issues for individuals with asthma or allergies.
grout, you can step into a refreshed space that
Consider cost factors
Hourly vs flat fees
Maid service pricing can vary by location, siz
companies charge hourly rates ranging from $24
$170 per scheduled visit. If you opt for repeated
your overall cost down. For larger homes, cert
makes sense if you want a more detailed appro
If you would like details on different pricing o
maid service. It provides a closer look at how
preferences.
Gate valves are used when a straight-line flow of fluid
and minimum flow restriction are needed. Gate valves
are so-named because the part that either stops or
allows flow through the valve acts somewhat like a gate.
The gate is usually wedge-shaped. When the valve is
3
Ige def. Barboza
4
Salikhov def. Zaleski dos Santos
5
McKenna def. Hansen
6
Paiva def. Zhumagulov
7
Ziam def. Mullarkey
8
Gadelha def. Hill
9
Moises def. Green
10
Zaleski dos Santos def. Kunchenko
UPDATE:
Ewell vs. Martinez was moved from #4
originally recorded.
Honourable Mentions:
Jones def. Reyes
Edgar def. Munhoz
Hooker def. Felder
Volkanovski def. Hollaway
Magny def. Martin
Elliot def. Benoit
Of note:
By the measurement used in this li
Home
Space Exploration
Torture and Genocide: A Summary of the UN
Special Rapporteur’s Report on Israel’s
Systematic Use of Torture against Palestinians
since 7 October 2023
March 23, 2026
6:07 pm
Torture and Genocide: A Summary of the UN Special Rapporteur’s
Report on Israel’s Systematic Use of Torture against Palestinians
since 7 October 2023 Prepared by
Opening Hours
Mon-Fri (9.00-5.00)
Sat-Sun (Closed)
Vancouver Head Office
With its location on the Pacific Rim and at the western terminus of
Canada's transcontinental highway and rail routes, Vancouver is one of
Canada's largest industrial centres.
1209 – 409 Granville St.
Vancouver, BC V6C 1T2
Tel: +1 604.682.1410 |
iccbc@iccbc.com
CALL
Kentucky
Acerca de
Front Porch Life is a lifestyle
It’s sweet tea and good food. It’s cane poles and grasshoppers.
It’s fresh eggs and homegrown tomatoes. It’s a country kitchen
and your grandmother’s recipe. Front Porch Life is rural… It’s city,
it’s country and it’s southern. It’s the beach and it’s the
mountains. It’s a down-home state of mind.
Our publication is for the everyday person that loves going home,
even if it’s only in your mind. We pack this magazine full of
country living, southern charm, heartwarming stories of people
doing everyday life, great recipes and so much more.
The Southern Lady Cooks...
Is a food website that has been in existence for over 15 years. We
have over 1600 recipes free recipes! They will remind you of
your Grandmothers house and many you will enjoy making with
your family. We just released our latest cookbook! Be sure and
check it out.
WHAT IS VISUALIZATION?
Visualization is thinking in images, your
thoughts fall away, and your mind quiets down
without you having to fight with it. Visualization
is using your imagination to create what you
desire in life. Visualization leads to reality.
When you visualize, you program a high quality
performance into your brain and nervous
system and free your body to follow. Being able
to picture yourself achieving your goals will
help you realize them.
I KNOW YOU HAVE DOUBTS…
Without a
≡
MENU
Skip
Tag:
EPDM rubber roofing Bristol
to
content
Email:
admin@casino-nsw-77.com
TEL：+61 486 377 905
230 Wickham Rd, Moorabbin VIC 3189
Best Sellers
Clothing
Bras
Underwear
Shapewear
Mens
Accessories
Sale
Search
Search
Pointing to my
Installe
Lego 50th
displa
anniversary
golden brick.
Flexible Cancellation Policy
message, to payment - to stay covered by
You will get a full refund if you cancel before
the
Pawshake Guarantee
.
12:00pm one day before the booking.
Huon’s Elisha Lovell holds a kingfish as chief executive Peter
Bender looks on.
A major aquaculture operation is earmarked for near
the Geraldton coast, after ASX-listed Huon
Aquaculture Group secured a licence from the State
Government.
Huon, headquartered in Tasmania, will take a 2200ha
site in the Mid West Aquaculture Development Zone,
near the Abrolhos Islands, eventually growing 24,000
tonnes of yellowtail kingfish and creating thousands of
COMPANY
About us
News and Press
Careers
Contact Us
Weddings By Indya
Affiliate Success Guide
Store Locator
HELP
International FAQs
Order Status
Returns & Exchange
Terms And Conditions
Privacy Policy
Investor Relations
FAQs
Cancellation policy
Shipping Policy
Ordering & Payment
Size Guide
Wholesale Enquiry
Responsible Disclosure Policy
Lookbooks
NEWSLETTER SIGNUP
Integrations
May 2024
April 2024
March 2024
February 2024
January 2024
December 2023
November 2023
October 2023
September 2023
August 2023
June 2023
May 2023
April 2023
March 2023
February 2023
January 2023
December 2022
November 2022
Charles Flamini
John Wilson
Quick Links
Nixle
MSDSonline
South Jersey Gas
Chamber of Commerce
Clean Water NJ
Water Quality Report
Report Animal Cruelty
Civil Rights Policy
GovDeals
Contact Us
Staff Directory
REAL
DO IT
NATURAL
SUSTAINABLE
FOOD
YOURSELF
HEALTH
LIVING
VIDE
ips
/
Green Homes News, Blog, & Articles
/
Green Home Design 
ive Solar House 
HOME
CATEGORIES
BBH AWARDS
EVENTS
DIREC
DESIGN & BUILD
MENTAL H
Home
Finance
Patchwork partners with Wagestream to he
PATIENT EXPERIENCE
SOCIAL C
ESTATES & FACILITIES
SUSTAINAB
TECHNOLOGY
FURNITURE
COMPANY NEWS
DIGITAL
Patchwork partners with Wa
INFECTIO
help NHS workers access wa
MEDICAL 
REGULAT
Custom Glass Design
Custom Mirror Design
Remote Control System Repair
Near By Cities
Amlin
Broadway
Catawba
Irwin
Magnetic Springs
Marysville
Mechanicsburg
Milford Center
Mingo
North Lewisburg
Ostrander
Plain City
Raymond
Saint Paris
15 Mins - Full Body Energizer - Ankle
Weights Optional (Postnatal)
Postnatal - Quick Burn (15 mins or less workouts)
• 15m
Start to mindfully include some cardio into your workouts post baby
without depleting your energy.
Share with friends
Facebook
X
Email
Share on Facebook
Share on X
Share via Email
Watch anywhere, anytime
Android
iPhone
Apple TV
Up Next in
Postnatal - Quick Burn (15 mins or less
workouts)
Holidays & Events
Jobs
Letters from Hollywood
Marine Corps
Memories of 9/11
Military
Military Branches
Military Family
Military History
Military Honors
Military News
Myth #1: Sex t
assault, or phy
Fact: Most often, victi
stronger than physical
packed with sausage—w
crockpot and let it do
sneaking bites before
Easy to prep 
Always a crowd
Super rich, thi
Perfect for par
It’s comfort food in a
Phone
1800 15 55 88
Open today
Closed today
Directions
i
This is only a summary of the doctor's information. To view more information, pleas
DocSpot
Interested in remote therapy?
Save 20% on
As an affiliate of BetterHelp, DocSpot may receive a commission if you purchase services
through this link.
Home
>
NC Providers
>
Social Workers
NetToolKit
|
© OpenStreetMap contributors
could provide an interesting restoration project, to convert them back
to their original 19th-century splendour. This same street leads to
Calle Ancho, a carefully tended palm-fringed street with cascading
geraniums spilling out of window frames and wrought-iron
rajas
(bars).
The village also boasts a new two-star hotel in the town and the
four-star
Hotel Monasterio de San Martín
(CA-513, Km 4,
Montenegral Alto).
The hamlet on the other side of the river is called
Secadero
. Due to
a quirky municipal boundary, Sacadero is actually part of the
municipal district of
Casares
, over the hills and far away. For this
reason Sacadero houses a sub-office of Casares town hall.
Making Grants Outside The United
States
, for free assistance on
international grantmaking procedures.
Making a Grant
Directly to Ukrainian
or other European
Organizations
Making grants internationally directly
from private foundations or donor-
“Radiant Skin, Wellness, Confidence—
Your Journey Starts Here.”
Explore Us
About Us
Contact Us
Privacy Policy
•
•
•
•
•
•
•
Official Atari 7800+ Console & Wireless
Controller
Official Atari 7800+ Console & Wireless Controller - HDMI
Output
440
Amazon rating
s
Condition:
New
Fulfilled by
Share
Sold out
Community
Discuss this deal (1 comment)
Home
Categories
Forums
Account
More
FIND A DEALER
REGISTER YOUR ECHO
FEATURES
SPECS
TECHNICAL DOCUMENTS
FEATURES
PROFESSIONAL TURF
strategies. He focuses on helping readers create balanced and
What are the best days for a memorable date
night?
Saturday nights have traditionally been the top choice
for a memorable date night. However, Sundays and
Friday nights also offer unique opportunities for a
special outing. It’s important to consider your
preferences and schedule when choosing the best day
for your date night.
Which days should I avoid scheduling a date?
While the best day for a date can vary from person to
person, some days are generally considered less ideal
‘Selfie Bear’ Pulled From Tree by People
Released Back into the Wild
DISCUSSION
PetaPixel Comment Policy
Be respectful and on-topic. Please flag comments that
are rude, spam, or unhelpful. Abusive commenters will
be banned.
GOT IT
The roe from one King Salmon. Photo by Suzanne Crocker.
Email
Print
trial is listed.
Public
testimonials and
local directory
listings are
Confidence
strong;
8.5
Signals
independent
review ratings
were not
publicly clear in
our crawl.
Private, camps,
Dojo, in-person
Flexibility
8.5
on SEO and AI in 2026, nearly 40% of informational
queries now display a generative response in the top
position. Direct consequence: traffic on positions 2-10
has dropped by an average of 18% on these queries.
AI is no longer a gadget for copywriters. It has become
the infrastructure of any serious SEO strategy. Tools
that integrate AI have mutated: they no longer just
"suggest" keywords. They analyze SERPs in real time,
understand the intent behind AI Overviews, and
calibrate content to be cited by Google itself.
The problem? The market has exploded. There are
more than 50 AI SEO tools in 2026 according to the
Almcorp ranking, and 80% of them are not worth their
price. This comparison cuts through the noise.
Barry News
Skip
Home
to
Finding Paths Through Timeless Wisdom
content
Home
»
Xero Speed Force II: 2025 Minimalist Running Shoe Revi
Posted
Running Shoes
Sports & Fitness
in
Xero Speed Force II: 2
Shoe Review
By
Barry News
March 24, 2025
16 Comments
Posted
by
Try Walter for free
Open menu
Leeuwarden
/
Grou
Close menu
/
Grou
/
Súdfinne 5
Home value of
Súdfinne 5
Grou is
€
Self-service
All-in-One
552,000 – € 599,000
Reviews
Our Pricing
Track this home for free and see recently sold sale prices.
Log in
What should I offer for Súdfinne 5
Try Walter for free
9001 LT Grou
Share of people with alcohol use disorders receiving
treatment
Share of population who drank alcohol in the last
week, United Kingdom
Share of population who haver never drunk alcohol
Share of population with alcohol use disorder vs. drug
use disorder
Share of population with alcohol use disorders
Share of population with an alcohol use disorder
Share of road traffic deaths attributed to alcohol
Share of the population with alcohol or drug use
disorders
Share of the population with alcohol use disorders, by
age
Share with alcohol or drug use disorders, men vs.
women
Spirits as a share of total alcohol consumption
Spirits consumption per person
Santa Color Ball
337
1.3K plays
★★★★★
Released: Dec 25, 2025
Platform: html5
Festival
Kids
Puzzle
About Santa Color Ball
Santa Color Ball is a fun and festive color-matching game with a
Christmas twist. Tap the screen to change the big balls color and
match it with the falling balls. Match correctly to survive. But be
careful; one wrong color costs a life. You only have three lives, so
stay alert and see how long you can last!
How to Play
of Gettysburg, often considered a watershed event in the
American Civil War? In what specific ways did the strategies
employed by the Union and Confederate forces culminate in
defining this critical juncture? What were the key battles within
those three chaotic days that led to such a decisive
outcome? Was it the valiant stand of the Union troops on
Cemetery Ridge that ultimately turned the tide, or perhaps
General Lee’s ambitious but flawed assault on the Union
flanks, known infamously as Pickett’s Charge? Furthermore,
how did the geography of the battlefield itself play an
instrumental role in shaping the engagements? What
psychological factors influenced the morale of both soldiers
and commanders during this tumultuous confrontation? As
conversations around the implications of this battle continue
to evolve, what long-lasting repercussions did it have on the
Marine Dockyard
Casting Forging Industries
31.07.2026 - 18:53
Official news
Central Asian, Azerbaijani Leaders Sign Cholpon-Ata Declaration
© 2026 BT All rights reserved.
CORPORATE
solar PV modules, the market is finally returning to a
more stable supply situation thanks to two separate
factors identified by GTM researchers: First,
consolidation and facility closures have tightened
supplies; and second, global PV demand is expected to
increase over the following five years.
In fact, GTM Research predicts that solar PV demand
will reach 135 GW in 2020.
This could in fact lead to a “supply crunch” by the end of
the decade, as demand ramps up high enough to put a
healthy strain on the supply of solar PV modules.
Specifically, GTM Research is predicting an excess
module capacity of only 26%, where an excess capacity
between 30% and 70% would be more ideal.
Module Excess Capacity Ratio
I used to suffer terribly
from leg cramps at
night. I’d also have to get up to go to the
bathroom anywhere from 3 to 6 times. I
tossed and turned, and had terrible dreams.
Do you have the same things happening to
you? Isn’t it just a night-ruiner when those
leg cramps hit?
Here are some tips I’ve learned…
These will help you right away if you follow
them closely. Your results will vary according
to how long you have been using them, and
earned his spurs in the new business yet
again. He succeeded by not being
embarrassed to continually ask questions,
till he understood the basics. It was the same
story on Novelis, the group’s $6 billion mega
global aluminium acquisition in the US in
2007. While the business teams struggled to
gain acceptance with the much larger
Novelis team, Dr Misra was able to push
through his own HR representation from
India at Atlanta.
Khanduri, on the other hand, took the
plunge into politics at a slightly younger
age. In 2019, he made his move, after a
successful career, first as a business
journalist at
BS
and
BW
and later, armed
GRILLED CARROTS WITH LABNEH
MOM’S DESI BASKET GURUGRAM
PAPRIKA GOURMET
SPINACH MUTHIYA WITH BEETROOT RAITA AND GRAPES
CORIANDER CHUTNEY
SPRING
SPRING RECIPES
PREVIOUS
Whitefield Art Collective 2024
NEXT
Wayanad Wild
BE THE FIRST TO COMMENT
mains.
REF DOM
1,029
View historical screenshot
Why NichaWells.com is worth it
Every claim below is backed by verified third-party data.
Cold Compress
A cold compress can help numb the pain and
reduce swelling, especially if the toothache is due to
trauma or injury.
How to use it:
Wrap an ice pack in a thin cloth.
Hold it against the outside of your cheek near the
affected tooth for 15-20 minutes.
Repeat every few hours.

· · · ·

In the entries above, restate word for word the lines between the one holding "FIND A DEALER" and the one holding "special outing. It’s", inclusive, and nothing besides.

FIND A DEALER
REGISTER YOUR ECHO
FEATURES
SPECS
TECHNICAL DOCUMENTS
FEATURES
PROFESSIONAL TURF
strategies. He focuses on helping readers create balanced and
What are the best days for a memorable date
night?
Saturday nights have traditionally been the top choice
for a memorable date night. However, Sundays and
Friday nights also offer unique opportunities for a
special outing. It’s important to consider your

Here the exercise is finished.